A few days ago I wrote:
I just discovered the county’s tax records say it was built in 1860, which given what I know of the property’s history seems to me to make more sense than the 1830s, but as far as I know either or neither could be correct.
Since then I’ve been back through the research I did in 2003, and it’s reminded me there’s evidence this house existed as early as 1852. There’s a map of Onondaga County, showing two houses close together on this section of road, and there’s an 1860 map showing the same two houses, the one on the north labelled “J. F. Wylie” (maybe it’s “J. P.”) and the one on the south labelled “M. R. Bronson.” The deeds show in 1860 the property north of the present pipeline — which is where our house is — belonged to Amgenett Bronson Wylie, wife of [J.?] Pinckney Wylie and sister of Marcus Bronson, owner of the land south of the pipeline. The 1852 map labels the north house “S. Bronson” and doesn’t label the south house.

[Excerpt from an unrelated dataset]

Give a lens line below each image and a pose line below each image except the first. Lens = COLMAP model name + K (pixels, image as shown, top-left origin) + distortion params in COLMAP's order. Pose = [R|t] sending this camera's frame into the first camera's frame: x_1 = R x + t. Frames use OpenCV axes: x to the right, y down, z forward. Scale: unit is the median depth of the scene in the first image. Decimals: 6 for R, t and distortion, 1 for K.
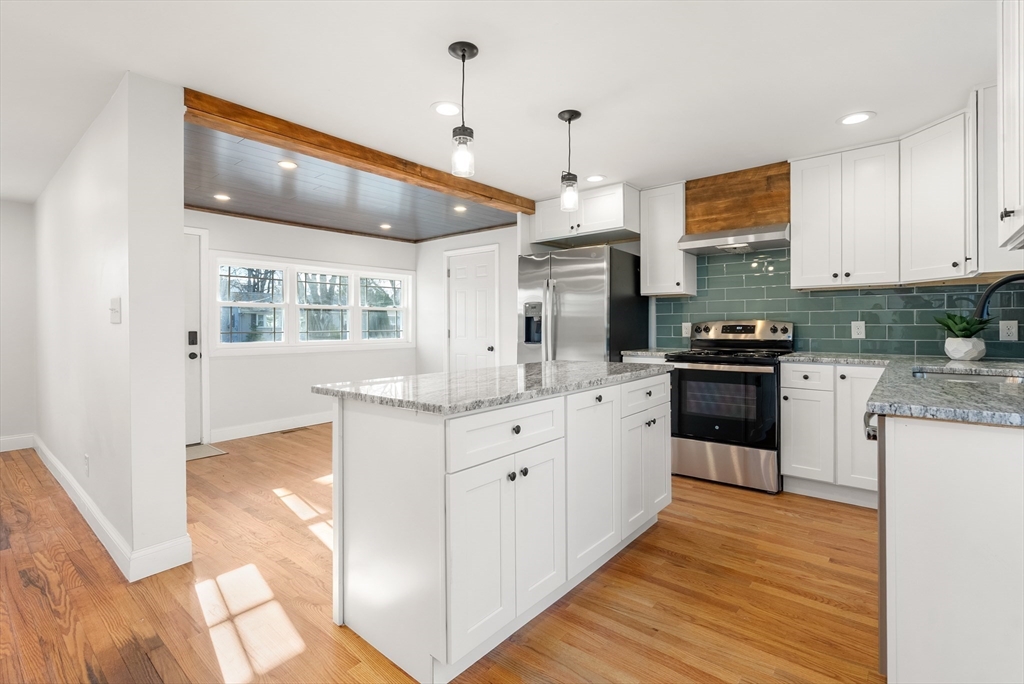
lens RADIAL K [[473.1, 0, 519.2], [0, 473.1, 324.5], [0, 0, 1]] dist [-0.008745, 0.002071]
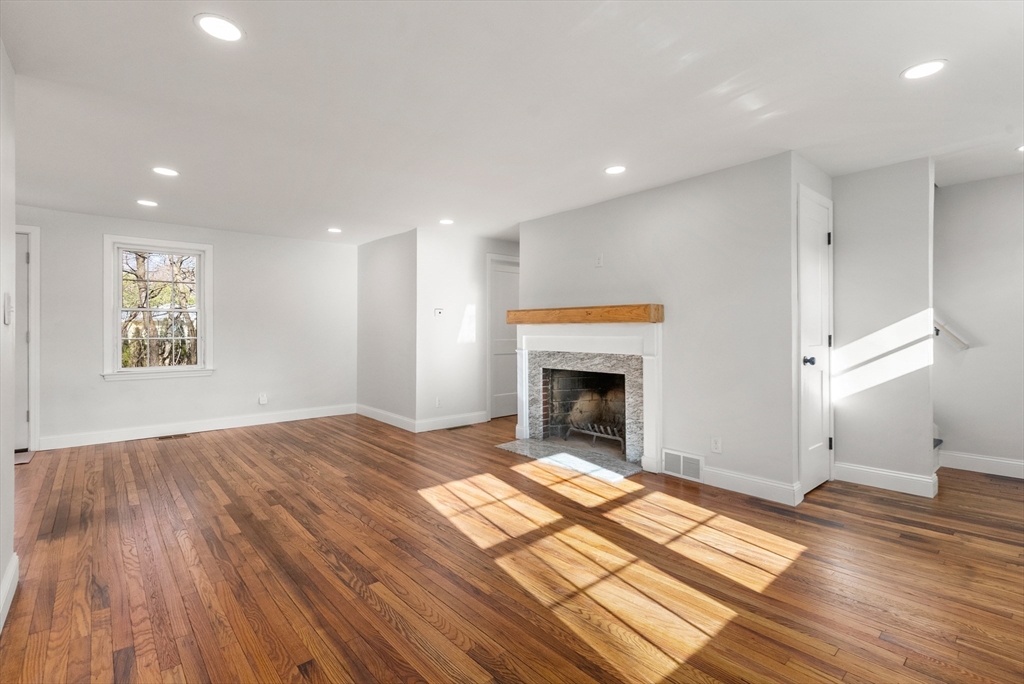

Presumably “S. Bronson” refers to Samuel Bronson, who however died in 1850 leaving his land divided between his grandson Marcus, his son Malvin, and his widow Phebe (who herself died in 1859, at which point her property was divided between Marcus and Amgenett). So it appears Samuel, who had owned part of the property by 1805 and all of it by 1820, was living in our house — or one in about the same location — at the time of his death.
Both houses also appear on an 1874 map, both labelled “M. Bronson” (Amgenett having sold her share to Marcus in 1861). The south house no longer exists, did not exist in 1955 according to a topographic map I’ve seen, and apparently did not exist, not even a foundation, at the time Heather’s grandfather bought the property in 1946.